Nachrüstung Speicher zu bestehender Anlage

  • Hallo liebes Forum,


    ich würde gerne einen Speicher in meine bestehende PV-Anlage integrieren. Aktuell betreibe ich in meinem Wohnhaus eine Anlage mit 8,25kwp Winaico Modulen und einem Fronius Symo 8.2-3.


    Die Frage ist nun wie groß ich die Batterie dimensionieren soll und auf was ich sonst achten muss. Am liebsten wäre uns ein DC Speicher, da dieser auch Inselfähig ist. Ein AC Speicher, da einfacher nachrüstbar wäre auch in Ordnung, wenn dieser eine gute Notstromversorgung hätte.


    Leider habe ich bisher noch keine auf mich seriös wirkende Firma in unserem Umkreis gefunden. Aus diesem Grund Frage ich ob Ihr irgendwelche Tipps habt welche Firmen hier im Raum Mainz, Worms bzw.
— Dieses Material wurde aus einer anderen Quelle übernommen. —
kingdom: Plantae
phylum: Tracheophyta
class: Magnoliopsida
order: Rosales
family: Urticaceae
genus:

Mannheim zu empfehlen sind.


    Vielen Dank euch schonmal

  • vorweg: das mit dem speicher und ersatzstromversorgung kostet en mass geld und der nutzen ist in zentraleuropa begrenzt. wenn du es nicht unter willhaben oder hobby verbuchen kannst, dann bitte weiterlesen! :D


    einen vernueftigen speicher legt man nach dem nachtverbrauch im sommer aus. dieser sollte so klein wie moeglich gehalten werden.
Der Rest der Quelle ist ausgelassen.